I'm afraid it wasn't really for me. The little anecdotes were interesting, but they seem to jump around all over the place, both chronologically and in subject matter. Similarly, the reader is introduced to many colleagues, friends, etc - but only in passing, for there is little depth of the individual given. Disappointing.

Margaret Gaunt

A fascinating book with wonderful photographic showing the wife range of locations which Gavin Thurston went to on the expeditions with David Attenborough. Full of humour his descriptions of filming are informative as well as amusing. A wonderful book for the reader interested in wildlife in every continent of the world.

Peter Hughes

Enjoyed the book, very descriptive, made you wish you were there. Easy read, loved it. At first I did not think I would enjoy it as it is not the usual book l read, but once I started could not put it down.

Steve Ellis

As a predominantly armchair nature lover, I found this book absorbing, highly educational, amusing and on occasions distressing.
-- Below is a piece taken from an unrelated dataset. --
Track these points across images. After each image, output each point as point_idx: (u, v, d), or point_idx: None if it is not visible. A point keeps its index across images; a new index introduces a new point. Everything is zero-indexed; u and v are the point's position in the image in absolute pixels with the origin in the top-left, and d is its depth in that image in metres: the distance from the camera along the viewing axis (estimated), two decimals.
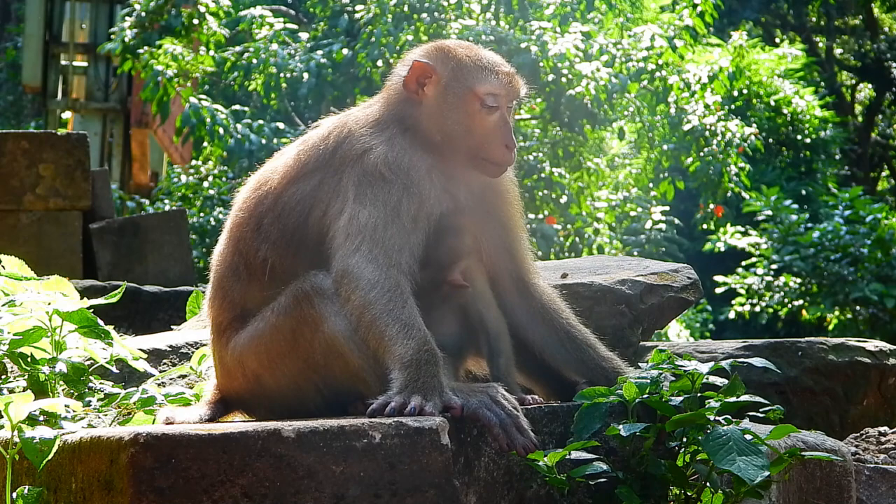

Gavin has through his somewhat eclectic collection of travel diaries provided in graphic detail what it takes to be one of the leading nature photographers. Just like he has done on film, his book captures superbly the joy and wonderment that nature in all its forms provides. The book rightly highlights the constant negative pressure that humans bring to bear on our planet which has already caused huge impacts across all continents, eco-systems and species. Gavin’s book provides the reader with a unique insight as to how say a 20 second film clip might take weeks of hard work and meticulous planning. The technology may have been transformed over the last 40 years but to produce the results we see on our TV it still relies totally on incredible human endeavour and ingenuity. The book takes the reader literally to every corner of the world, from active volcanoes to the depths of the ocean, from the Congo jungle to the North Pole. In so doing it also provides a fascinating understanding as to the challenges a camera crew face physically getting to these spots and the risks they take en route and once they get to the film location. I can highly recommend this book.

Marinette Khan

As a family, we have always been great fans of David Attenborough. Not only did we enjoy his wonderful nature programmes but we also admired his team’s hard work behind the scenes. Therefore, reading this book was a real eye-opener. His enthusiasm and passion for wildlife expeditions are obvious from the fact that he would bid farewell to his family and join the team at very short notice. Having visited Cheng Du Panda Breeding Centre in China a few years ago, I was keen to learn more about wild pandas. I admire the centre’s huge project of breeding and caring for these beautiful creatures. Seeing them through the lens of a camera was truly amazing! Also, learning about rats in Karni Muta Temple, India (and David’s phobia) was most amusing. It would take far too long to mention every location; however, the Hawaii volcanoes were one of my favourite documentaries. I believe Ru’u O’o, the most active volcano, must be one of the most dangerous places in the world especially when it was filmed on the ridge of the crater before it erupted and the crew had to run for their lives! Such brave people!